The recent cyberattack that disrupted the delivery of several major newspapers in the United States may have involved Ryuk, a piece of ransomware that has typically been used in targeted operations.
The public was informed over the weekend that the delivery of newspapers such as the LA Times, Wall Street Journal, the New York Times and San Diego Union Tribune was delayed as a result of a malware attack that hit the systems of Chicago-based Tribune Publishing, which is connected to the production and printing process of multiple newspapers.
According to the LA Times, the attack appears to have originated from outside the US and it seems to have involved a recently documented piece of ransomware tracked as Ryuk – an unnamed company insider said files on the compromised systems were assigned the .ryk extension.
The Department of Homeland Security (DHS) has also launched an investigation into the incident. The US government has been tracking Ryuk and an advisory published in August described attacks as “highly targeted, well-resourced and planned.”

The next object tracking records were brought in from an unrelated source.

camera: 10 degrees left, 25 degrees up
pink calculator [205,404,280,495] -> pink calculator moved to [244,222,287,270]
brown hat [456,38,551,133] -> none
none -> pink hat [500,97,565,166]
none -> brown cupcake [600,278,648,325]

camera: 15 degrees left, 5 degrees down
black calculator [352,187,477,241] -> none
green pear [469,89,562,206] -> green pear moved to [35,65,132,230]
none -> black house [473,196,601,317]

Ryuk, named after a character in the manga series Death Note, was analyzed in the past months by Check Point and Sophos, and both security firms highlighted that the ransomware has been used in targeted attacks – unlike other similar pieces of malware that have been widely distributed via spam and exploit kits.

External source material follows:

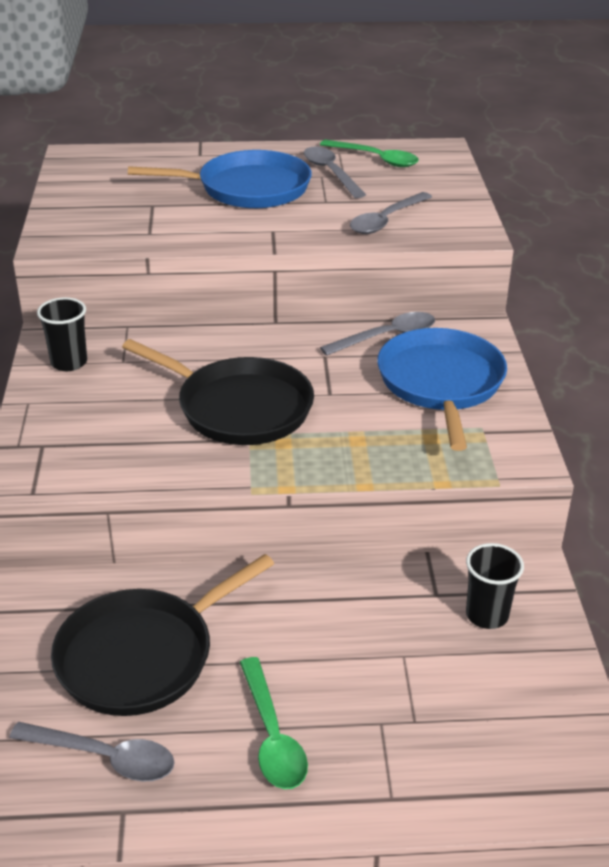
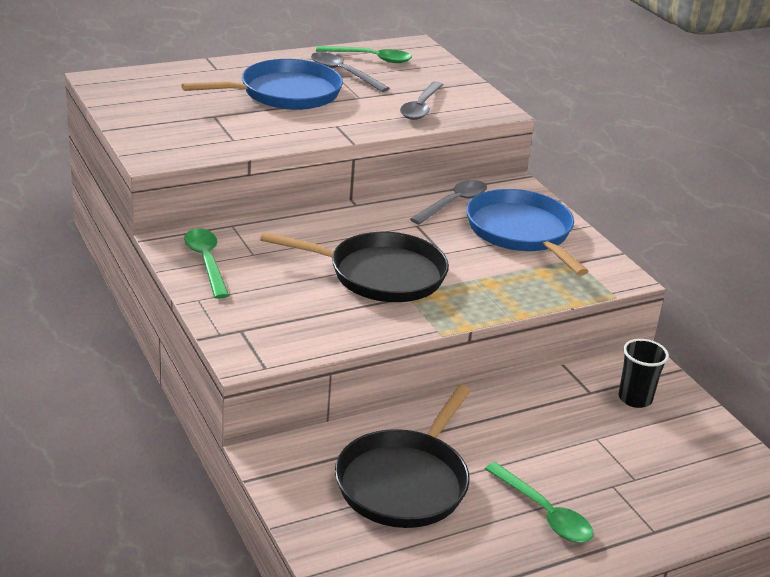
camera: 25 degrees left, 5 degrees down
grey spoon [9,722,175,782] -> none
black cup [37,297,87,371] -> green spoon [184,229,229,299]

It’s unclear how much money the cybercriminals were hoping to obtain in the Tribune Publishing attack, but Ryuk ransom demands have been known to range between 15 bitcoin ($57,000) and 50 bitcoin ($190,000). Check Point reported in August that cybercriminals had made well over $600,000 within only two weeks using Ryuk.
Ryuk attacks typically start with the cybercriminals accessing the targeted network via weak remote desktop protocol (RDP) passwords. They then attempt to obtain administrator privileges, which they leverage to disable security software, spread to other systems, and encrypt files on the compromised devices.
According to Sophos, Ryuk has been used in attacks targeting organizations in the commodities, manufacturing and healthcare sectors.
Researchers have found similarities between Ryuk and Hermes, a piece of ransomware tied to the North Korea-linked Lazarus group. Lazarus leveraged Hermes in financially motivated attacks that are said to have earned the group tens of millions of dollars.
Following the Tribune attack, security experts noted that Ryuk is often delivered by threat actors via an infection chain that also involves Emotet, Trickbot and the post-exploitation tool known as Empire.